East Bengal and Odisha finish in spectacular fashion
On Tuesday, SC East Bengal had a man sent off as they lost 2-1 to NorthEast. On Wednesday, Odisha FC had all eleven on the pitch as Mumbai City smashed six past them. In a season that has been full of disappointment, these results were as expected.
Which makes what happened on Saturday all the more special.
In all there were eleven goals. Odisha scored six, East Bengal five. They came in all shapes and sizes -- long-range screamers, goalkeeping howlers, slapstick comedy, sensational first-time volleys, well-worked team goals. It was thrill-a-minute and exactly what the neutral wanted to see in a match between two sides at the bottom that was completely irrelevant to the larger picture. Sure, the defending oscillated between awful and non-existent, but when you see an all-time league record for most goals scored in a match, all that seems immaterial.
So now, Robbie Fowler has ended his first league season in India with a loss.
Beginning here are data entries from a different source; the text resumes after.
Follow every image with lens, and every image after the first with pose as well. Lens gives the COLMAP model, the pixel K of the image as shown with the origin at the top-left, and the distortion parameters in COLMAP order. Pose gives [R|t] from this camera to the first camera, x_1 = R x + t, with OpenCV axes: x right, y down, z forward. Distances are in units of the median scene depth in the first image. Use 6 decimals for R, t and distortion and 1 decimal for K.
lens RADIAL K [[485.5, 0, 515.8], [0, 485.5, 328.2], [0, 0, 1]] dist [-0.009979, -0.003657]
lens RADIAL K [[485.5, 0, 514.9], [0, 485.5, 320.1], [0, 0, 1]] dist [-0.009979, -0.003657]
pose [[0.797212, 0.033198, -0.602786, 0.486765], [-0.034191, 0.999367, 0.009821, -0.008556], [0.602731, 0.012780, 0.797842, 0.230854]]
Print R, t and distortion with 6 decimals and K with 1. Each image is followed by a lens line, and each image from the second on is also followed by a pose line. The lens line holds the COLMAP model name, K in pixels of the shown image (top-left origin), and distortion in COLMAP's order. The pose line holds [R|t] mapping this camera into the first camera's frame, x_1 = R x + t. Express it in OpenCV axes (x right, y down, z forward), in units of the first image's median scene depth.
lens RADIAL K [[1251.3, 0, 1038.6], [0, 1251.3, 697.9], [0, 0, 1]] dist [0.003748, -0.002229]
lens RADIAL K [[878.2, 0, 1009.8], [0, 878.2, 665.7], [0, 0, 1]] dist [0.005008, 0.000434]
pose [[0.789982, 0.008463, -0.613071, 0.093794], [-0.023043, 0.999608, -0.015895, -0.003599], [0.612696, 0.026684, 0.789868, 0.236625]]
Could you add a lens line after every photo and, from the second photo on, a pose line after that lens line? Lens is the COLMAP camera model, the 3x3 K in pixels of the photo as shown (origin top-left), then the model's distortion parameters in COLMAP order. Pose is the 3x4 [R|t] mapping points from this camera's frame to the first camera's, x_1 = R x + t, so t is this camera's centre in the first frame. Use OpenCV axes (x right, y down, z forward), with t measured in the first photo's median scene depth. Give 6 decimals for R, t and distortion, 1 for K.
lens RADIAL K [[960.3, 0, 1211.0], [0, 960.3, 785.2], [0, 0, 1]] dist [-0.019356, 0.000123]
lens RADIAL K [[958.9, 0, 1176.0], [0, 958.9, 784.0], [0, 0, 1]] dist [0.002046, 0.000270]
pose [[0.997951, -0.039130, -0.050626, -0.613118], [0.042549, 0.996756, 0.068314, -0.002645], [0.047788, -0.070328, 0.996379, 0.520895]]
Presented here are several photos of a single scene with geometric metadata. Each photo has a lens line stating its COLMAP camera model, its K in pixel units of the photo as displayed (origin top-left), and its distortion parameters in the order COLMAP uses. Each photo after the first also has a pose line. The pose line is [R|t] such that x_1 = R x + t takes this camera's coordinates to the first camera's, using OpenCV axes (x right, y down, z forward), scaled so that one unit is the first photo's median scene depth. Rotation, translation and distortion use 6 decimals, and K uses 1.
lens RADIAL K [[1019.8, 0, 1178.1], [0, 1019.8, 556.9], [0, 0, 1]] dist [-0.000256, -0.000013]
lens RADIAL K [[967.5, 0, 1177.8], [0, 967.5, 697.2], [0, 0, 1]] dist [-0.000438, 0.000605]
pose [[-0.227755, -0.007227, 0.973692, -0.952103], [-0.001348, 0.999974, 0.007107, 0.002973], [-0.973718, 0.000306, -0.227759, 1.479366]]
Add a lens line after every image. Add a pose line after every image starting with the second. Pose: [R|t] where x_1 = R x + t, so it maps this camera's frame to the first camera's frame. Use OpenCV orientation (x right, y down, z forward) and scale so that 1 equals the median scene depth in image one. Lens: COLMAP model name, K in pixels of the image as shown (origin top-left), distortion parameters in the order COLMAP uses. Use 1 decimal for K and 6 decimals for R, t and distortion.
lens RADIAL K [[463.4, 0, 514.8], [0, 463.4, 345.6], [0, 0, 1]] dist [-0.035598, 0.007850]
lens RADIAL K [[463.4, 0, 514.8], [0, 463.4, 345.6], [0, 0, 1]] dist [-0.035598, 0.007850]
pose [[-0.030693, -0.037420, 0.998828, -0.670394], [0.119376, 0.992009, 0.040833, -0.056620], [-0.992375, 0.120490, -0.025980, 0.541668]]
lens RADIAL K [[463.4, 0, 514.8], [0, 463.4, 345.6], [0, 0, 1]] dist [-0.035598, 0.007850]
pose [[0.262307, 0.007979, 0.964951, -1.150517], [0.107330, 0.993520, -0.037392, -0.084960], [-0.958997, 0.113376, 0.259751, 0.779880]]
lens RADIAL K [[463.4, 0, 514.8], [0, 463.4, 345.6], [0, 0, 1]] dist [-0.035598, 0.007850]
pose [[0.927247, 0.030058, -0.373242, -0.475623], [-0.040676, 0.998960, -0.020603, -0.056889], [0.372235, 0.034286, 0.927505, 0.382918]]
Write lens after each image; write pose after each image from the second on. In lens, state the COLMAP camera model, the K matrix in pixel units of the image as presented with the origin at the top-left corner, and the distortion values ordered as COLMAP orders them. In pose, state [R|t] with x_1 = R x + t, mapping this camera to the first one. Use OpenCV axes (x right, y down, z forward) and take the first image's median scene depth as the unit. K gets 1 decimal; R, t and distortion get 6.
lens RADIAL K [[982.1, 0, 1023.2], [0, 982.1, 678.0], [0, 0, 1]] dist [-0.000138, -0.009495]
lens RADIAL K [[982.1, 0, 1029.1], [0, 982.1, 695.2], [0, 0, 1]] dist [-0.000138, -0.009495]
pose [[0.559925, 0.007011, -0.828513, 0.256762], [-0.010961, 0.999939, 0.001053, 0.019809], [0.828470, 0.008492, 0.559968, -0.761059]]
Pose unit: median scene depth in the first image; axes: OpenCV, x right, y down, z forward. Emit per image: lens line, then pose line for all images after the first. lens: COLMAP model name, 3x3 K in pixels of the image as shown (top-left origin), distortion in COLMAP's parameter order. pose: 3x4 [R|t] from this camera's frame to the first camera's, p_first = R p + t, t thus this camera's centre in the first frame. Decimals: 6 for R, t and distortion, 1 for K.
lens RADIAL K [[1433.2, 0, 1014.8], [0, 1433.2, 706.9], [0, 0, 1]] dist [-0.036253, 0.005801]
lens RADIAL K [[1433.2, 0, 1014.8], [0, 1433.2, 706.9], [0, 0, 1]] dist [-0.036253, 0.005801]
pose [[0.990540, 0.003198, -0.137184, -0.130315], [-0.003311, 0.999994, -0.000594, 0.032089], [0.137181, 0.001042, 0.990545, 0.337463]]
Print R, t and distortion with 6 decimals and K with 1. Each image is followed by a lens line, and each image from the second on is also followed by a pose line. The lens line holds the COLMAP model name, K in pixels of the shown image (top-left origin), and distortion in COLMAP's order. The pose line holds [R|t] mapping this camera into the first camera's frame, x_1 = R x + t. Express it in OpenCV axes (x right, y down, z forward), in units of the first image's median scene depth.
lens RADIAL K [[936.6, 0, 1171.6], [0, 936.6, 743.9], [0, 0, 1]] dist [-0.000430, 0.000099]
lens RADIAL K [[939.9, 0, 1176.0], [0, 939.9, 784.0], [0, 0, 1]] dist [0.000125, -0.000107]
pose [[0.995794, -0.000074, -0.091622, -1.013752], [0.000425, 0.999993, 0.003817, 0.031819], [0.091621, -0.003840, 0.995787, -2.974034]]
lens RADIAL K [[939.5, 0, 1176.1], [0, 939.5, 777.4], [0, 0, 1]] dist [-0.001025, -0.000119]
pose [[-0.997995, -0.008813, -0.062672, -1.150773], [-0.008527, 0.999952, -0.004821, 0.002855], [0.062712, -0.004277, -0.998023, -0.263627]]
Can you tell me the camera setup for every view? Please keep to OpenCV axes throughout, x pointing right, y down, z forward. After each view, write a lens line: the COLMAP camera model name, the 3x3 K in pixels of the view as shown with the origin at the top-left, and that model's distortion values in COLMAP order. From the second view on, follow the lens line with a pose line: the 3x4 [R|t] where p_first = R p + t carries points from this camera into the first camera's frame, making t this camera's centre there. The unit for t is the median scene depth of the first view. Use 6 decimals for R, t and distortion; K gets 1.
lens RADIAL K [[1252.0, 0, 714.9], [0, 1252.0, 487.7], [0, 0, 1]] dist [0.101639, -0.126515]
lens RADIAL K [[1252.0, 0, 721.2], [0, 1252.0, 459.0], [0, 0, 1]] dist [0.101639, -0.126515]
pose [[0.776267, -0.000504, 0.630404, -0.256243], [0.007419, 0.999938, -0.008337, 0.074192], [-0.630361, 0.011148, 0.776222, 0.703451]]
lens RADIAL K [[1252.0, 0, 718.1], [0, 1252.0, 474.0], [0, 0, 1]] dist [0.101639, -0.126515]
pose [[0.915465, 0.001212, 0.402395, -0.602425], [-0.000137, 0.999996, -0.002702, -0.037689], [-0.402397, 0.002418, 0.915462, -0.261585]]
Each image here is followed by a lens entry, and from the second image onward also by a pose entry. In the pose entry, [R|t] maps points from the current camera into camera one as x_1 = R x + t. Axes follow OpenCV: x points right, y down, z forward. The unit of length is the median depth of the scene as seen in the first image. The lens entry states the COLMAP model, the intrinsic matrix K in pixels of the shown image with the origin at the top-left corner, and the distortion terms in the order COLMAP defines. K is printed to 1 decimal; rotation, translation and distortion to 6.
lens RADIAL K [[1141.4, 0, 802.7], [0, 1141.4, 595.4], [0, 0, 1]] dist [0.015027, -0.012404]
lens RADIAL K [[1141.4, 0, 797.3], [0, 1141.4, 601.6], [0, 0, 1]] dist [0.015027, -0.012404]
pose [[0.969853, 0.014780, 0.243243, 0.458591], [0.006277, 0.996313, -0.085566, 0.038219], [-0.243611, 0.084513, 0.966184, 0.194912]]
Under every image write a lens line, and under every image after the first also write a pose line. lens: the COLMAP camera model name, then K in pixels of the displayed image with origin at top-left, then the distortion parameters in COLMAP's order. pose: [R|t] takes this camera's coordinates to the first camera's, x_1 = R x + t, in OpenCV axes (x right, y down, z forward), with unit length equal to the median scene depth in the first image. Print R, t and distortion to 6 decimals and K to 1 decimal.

Steven Dias has signed off with a first win as senior coach.
Player of the week - Bartholomew Ogbeche
A sensational diving header to equalise against Odisha followed by another thumping one to make it three. A classic poacher's finish to make it two against ATK Mohun Bagan. Two games, three headers, one league shield. For a man who has not started much all season, Bart Ogbeche stood up and delivered when it mattered most, and for that he's our player of the week.